The basic problem is that there is no universal science that can harmonize the aspects of personal life with each other and the personal life as whole with the social life, and the aspects of social life into common sense and the common good. Without the true universal science [scientia univeralis], there are only specialized sciences, and fragmentation.
The most pervasive social reflex to this dilemma of specialization and fragmentation, so far, has been woke capital, which is essentially the reification and decentralized dictatorship of confusion. Wokeness is based in post-modernism, affirming the contradiction that the only truth is that there is no truth, and we create truth and morals through the will to power. The fallacy is as old as Thrasymachus. The better way to respond and meet the challenge is through universal science, discovered almost 350 years ago, which is based in the foundations of geometry.
Many scholars do not think that Gottfried Leibniz ever achieved his goal of truly discovering and completing the system of universal science, despite the fact that he openly says in his writings that he did discover the universal science. I have found strong evidence that he did complete the task. My evidence is contained in this book, and there is much contemporary scholarship that supports the finding.

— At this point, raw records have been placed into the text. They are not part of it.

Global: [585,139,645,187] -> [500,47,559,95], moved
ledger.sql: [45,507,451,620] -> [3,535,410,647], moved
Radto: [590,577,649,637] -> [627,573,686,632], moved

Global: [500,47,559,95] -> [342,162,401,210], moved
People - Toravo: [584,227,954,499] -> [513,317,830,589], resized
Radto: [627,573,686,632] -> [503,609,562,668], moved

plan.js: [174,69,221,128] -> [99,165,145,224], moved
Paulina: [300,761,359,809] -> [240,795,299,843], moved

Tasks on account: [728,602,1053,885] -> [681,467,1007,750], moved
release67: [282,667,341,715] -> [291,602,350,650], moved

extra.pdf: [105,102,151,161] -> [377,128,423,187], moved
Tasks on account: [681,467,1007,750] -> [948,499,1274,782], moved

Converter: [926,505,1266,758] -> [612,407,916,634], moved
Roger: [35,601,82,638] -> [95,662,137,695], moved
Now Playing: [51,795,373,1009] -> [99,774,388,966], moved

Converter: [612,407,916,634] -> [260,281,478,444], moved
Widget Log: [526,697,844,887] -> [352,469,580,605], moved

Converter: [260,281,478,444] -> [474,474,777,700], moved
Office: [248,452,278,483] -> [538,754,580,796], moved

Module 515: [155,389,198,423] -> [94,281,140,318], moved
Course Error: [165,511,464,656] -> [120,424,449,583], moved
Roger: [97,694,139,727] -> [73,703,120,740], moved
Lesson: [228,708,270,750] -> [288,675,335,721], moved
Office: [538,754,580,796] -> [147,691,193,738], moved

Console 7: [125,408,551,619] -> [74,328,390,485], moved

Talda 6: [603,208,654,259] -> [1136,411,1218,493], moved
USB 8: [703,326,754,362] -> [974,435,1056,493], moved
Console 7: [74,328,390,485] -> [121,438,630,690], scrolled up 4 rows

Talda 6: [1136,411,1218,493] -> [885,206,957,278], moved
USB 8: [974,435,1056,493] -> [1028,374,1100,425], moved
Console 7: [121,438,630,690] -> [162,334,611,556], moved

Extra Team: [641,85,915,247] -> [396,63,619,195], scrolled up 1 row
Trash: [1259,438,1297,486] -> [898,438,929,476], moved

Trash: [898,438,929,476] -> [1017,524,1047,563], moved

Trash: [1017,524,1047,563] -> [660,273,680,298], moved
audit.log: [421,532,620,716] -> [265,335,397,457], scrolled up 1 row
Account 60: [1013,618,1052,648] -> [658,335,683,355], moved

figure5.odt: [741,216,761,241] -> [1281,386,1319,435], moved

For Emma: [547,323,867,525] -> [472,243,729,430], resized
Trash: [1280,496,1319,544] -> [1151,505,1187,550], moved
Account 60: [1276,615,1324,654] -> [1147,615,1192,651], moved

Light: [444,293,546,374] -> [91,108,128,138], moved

And now we are in a position to answer the question: the reason to study this book and others like it, is to discover the science that harmonizes all of the other sciences. This science is the true foundations of mathematics and natural science, discovered almost 350 years ago, and not fully understood until our own time. This science is what gives meaning and context to the other various sciences, it is what allows for harmony of economy, governance, science, and religion, and for the harmony of personal wealth, relationships, health, and spirit, as each individual maintains his fullest uniqueness. In other words, it allows the harmony of reason and Revelation, the two essential aspects of man. This science cannot be properly regarded as social science, but as sacred science, after Aristotle and St. Thomas Aquinas who inspired Gottfried Leibniz in its pursuit.